O'Connor has yet to reach his full potential but even so can feel the ground shift beneath him. Just the other day, he found himself thinking that it was strange that all the kids he knew from U-16 or minor were now playing senior football. He has watched the startling progress made by players like Stephen Coen and Adam Gallagher.
Minor side
His brother Diarmuid is fresh off the All-Ireland-winning minor side and in the Mayo squad. Their presence is a reminder that another year has passed. None of his brother’s generation wants for confidence.

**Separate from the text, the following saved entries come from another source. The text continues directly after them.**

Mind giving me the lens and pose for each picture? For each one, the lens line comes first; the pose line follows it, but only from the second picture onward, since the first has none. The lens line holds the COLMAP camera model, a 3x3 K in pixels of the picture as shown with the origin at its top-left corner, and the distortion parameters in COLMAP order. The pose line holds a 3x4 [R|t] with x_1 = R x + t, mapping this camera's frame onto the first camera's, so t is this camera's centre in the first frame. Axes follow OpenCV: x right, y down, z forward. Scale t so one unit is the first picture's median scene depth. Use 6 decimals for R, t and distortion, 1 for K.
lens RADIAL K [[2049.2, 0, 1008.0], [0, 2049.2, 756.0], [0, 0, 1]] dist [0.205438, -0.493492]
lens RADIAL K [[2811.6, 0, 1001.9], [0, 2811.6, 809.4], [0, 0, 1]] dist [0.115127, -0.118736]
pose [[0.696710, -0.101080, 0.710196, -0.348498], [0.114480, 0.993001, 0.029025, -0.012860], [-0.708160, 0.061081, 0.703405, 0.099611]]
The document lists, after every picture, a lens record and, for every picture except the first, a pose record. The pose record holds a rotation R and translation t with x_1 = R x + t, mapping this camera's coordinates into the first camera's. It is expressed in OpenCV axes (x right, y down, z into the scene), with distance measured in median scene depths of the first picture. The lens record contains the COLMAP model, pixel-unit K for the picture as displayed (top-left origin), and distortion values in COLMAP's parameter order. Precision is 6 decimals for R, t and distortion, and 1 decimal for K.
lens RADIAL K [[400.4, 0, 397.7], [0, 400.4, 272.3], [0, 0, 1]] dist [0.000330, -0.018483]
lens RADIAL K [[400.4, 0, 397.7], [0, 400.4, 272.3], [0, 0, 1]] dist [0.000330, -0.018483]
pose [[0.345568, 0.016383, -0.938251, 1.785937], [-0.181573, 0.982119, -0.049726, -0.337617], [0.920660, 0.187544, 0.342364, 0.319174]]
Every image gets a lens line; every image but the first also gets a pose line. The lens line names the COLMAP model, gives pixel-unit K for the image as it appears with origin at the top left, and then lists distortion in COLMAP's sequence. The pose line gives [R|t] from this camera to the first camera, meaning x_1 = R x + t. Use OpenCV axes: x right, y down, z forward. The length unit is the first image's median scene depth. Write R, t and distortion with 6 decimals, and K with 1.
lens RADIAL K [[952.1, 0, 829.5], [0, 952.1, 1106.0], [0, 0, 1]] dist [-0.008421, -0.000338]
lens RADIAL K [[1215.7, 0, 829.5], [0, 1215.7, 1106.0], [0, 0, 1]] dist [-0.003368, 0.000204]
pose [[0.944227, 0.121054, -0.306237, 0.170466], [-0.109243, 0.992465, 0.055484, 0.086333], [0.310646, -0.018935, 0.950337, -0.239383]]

“They have that confidence and it is great. They bring it to the senior set-up and even the build up to big games and the crowd and how to block out the chatter...they have been there before. Diarmuid is always trying to look for an edge. I have played maybe four times with him in the club and four or five with Mayo. It is strange. He is hungry and the way you are at 18 or 19, you have no respect for reputations or big names, they are just mad for playing and that they are the kind of people you need in there.”
This weekend is the point of no return for Mayo. Their goal at Croke Park is an All-Ireland title – nothing else.
The venue has provided some bleak days but also some good ones. “I think it is a brilliant place to play and I love it there,” says O’Connor with conviction. “We have had two huge disappointments there but we have had some of our best performances there too. And hopefully we can get a 70-minute performance there on the 3rd.”